The editors can then go through this spreadsheet and reassign the ‘AID to keep’ field to a different row.  E.g. for Francis Bacon the AID to keep is given as 1460.  If the second record for Francis Bacon should be kept instead the editor would just need to change the value in this column for all three Francis Bacons to the AID for this row, which is 163.  Similarly, if something has been marked as a duplicate and it’s wrong, then set the ‘AID to keep’ accordingly.  E.g. There are four ‘David Hume’ records, but looking at the dates at least one of these is a different person.  To keep the record with AID 1610 separate, replace the AID 1623 in the ‘AID to keep’ column with 1610.  It is likely that this spreadsheet will be used to manually split up the imported authors that just have all their data in the surname column.  Someone could, for example take the record that has ‘Hume, David, 1560?-1630?’ in the surname column and split this into the correct columns.

I also generated a spreadsheet containing all of the authors that appear to be unique.  This will also need checking for other duplicates that haven’t been picked up as there are a few.  For example AID 1956 ‘Heywood, Thomas, d. 1641’ and 1570 ‘Heywood, Thomas, -1641.’ Haven’t been matched because of that ‘d’.  Similarly, AID 1598 ‘Buffon, George Louis Leclerc, comte de, 1707-1788’ and 2274 ‘Buffon, Georges Louis Leclerc, comte de, 1707-1788.’ Haven’t been matched up because one is ‘George’ and the other ‘Georges’.  Accented characters have also not been properly matched, e.g. AID 1457 ‘Beze, Theodore de, 1519-1605’ and 397 ‘Bèze, Théodore de, 1519-1605.’.  I could add in a Levenshtein test that matches up things that are one character different and update the script to properly take into account accented characters for matching purposes, or these are things that could just be sorted manually.

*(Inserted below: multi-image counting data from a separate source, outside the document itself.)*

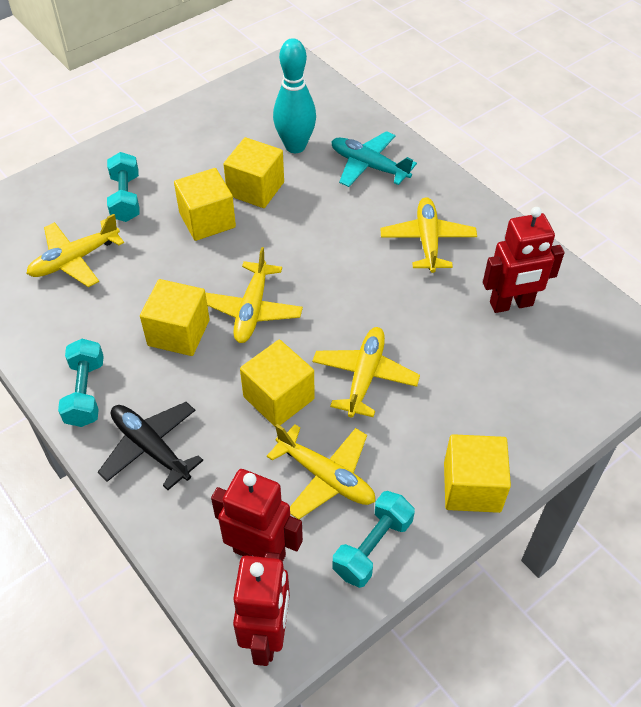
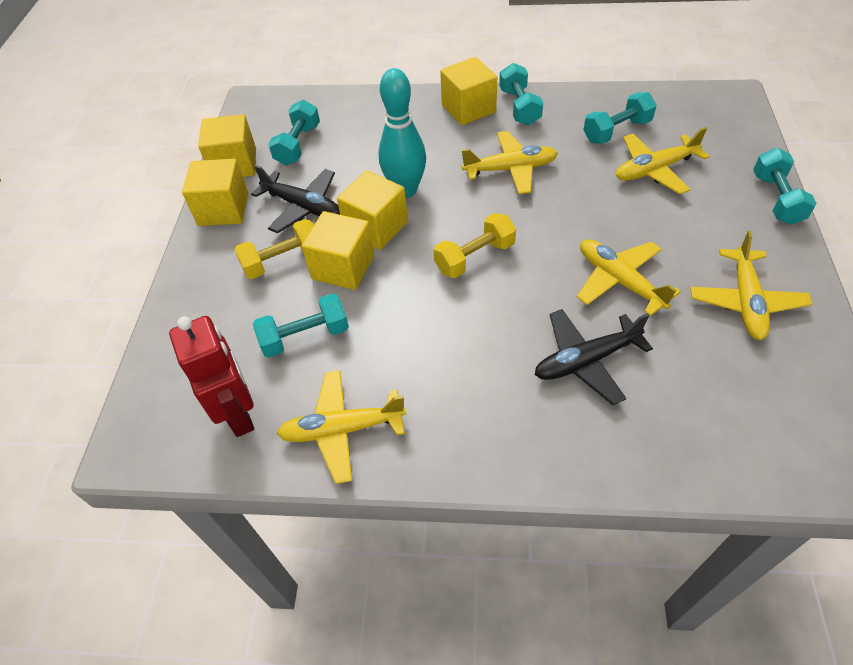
black plane: [98,402,203,490] = 1 -> [251,165,340,233] [535,309,653,405] = 2
red robot: [211,469,303,562] [233,552,290,666] [483,207,564,313] = 3 -> [169,316,254,437] = 1
turquoise dumbbell: [58,339,104,427] [107,152,140,222] [332,491,415,588] = 3 -> [253,293,349,358] [268,100,320,165] [499,63,543,125] [584,92,657,144] [753,148,817,225] = 5
turquoise plane: [331,131,417,187] = 1 -> none = 0
yellow dumbbell: none = 0 -> [234,219,314,279] [433,213,516,278] = 2

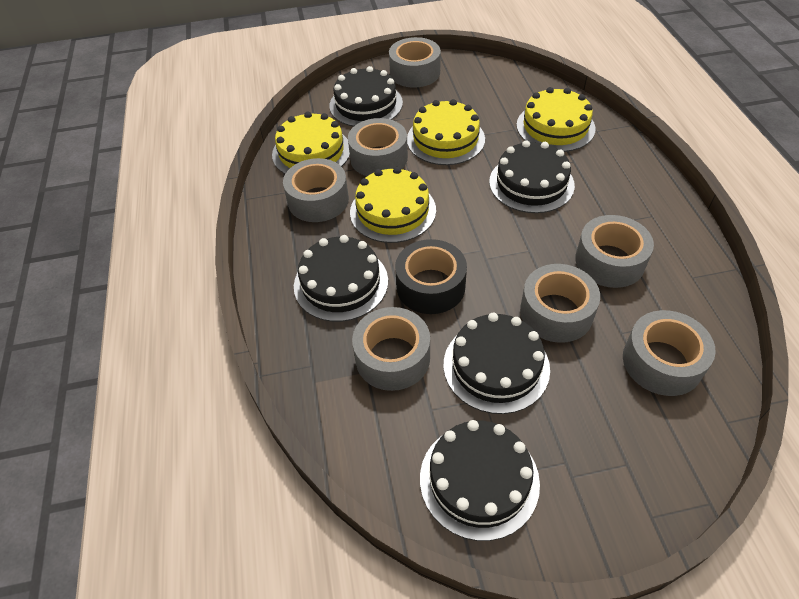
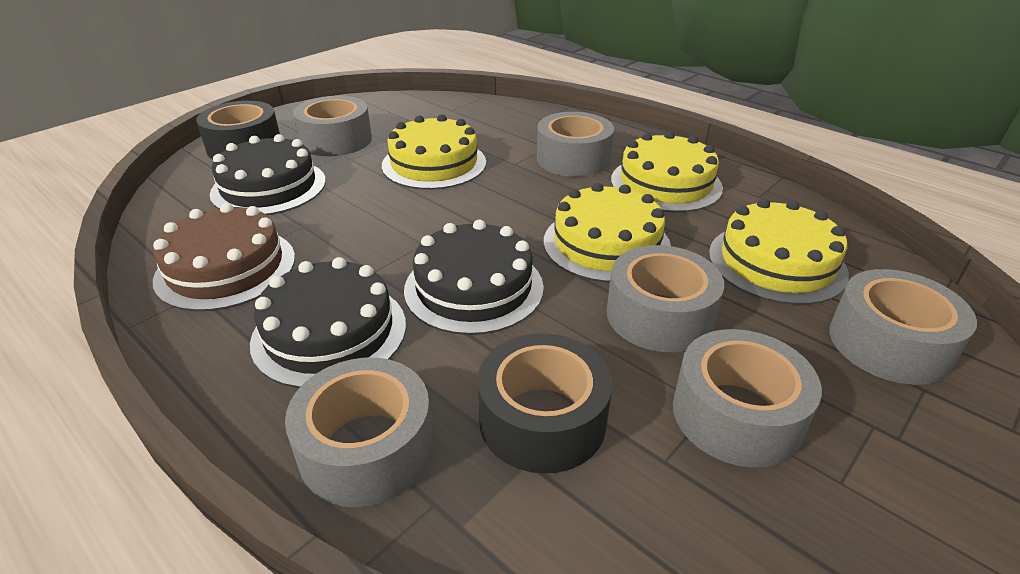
black cake: [294,235,388,322] [330,66,403,127] [420,420,540,541] [443,313,550,414] [489,140,575,213] = 5 -> [210,134,326,215] [250,257,406,388] [404,220,544,335] = 3
black tape: [395,239,467,314] = 1 -> [196,101,280,159] [477,333,612,474] = 2
brown cake: none = 0 -> [153,203,295,311] = 1
grey tape: [283,158,349,222] [348,118,408,176] [352,307,430,391] [389,37,441,88] [520,264,600,343] [575,215,654,288] [623,310,716,396] = 7 -> [285,358,434,507] [293,96,372,156] [537,112,614,177] [606,245,724,352] [673,329,822,468] [829,269,977,385] = 6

Ann Fergusson of the DSL got back to me this week after having rigorously tested the search facilities of our new test versions of the DSL API (V2 containing data from the original API and V3 containing data that has been edited since the original API was made).  Ann had spotted some unexpected behaviour in some of the searches and I spent some time investigating these and fixing things where possible.  There were some cases where incorrect results were being returned when a ‘NOT’ search was performed on a selected source dictionary, due to the positioning of the source dictionary in the query.  This was thankfully easy to fix.  There was also an issue with some exact searches of the full text failing to find entries.  When the full text is ingested into Solr all of the XML tags are stripped out.  If there are no spaces between tagged words then words have ended up squashed together. For example: ‘Westminster</q></cit></sense><sense><b>B</b>. <i>Attrib</i>’.  With the tags (and punctuation) stripped out we’re left with ‘WestminsterB’.  So an exact search for ‘westminster’ fails to find this entry.  A search for ‘westminsterb’ finds the entry, which confirms this.  I suspect this situation is going to crop up quite a lot, so I will need to update the script that prepares content for Solr to add spaces after tags before stripping tags and then removes multiple spaces between words.